**About this task:**
Write out the passage of the bronze bluebush text from "Maireana atkinsiana, commonly" to "mm in diameter.", copying it word for word.

Maireana atkinsiana, commonly known as bronze bluebush, is a species of flowering plant in the family Amaranthaceae and is endemic to Western Australia. It is a rigid, brittle, dioecious shrub with fleshy, narrowly to broadly egg-shaped leaves with the narrower end towards the base, pairs of male and female flowers, and a pink to red, thin-walled fruiting perianth.

== Description ==
Maireana atkinsiana is a rigid, brittle, intricately branched, dioecious shrub that typically grows up to 60 cm high, its branchlets covered with woolly hairs. The leaves are fleshy,narrowly to broadly egg-shaped with the narrower end towards the base, 5–10 mm long and covered with soft hair pressed against the surface. The flowers are arranged in pairs and covered with woolly hairs. The fruiting perianth is pink to red, thin-walled with a ten-ribbed, glabrous tube and fan-shaped wing up to 18 mm in diameter.

==Taxonomy==
This species was first formally described in 1904 by William Vincent Fitzgerald who gave it the name Kochia atkinsiana in the Journal of the West Australian Natural History Society from specimens he collected in 1903. In 1975, Paul Graham Wilson transferred the species to Maireana as M. atkinsiana in the journal Nuytsia. The specific epithet (atkinsiana) honours William Atkins.

==Distribution and habitat==
This species of Maireana grows near salt lakes between Shark Bay, Watheroo and Laverton in the Avon Wheatbelt, Carnarvon, Coolgardie, Geraldton Sandplains, Murchison and Yalgoo bioregions Western Australia.

**Extracted data:**
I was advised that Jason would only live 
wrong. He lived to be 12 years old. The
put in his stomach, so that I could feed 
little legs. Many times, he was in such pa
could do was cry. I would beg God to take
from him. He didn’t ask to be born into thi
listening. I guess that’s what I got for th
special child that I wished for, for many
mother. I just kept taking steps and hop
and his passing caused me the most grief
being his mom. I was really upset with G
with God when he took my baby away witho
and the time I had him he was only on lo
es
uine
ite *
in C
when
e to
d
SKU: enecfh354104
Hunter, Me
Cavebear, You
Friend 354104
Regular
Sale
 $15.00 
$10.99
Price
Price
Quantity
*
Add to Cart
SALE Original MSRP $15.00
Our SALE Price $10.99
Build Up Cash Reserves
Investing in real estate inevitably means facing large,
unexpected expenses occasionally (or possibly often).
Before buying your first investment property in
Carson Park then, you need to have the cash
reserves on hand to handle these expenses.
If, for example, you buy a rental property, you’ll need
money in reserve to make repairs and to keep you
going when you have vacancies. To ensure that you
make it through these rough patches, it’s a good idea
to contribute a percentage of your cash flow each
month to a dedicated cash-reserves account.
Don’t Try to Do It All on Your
--
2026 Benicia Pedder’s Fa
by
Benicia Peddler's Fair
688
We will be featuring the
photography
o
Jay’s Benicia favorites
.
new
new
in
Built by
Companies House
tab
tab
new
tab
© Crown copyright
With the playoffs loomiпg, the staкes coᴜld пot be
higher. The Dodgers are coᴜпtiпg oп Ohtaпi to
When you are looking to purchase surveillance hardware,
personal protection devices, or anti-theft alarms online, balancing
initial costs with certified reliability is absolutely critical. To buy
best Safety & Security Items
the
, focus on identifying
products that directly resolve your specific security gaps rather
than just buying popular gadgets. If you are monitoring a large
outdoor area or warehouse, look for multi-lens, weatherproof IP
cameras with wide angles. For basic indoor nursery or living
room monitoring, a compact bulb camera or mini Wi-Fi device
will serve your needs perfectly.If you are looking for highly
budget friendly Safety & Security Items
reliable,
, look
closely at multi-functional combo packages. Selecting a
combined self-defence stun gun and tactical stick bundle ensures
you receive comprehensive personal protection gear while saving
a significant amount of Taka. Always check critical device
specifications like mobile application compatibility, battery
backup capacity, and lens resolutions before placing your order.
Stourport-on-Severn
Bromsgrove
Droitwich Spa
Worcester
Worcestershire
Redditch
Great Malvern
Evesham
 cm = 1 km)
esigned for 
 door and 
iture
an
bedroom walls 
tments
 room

**Result of this exercise:**
Maireana atkinsiana, commonly known as bronze bluebush, is a species of flowering plant in the family Amaranthaceae and is endemic to Western Australia. It is a rigid, brittle, dioecious shrub with fleshy, narrowly to broadly egg-shaped leaves with the narrower end towards the base, pairs of male and female flowers, and a pink to red, thin-walled fruiting perianth.

== Description ==
Maireana atkinsiana is a rigid, brittle, intricately branched, dioecious shrub that typically grows up to 60 cm high, its branchlets covered with woolly hairs. The leaves are fleshy,narrowly to broadly egg-shaped with the narrower end towards the base, 5–10 mm long and covered with soft hair pressed against the surface. The flowers are arranged in pairs and covered with woolly hairs. The fruiting perianth is pink to red, thin-walled with a ten-ribbed, glabrous tube and fan-shaped wing up to 18 mm in diameter.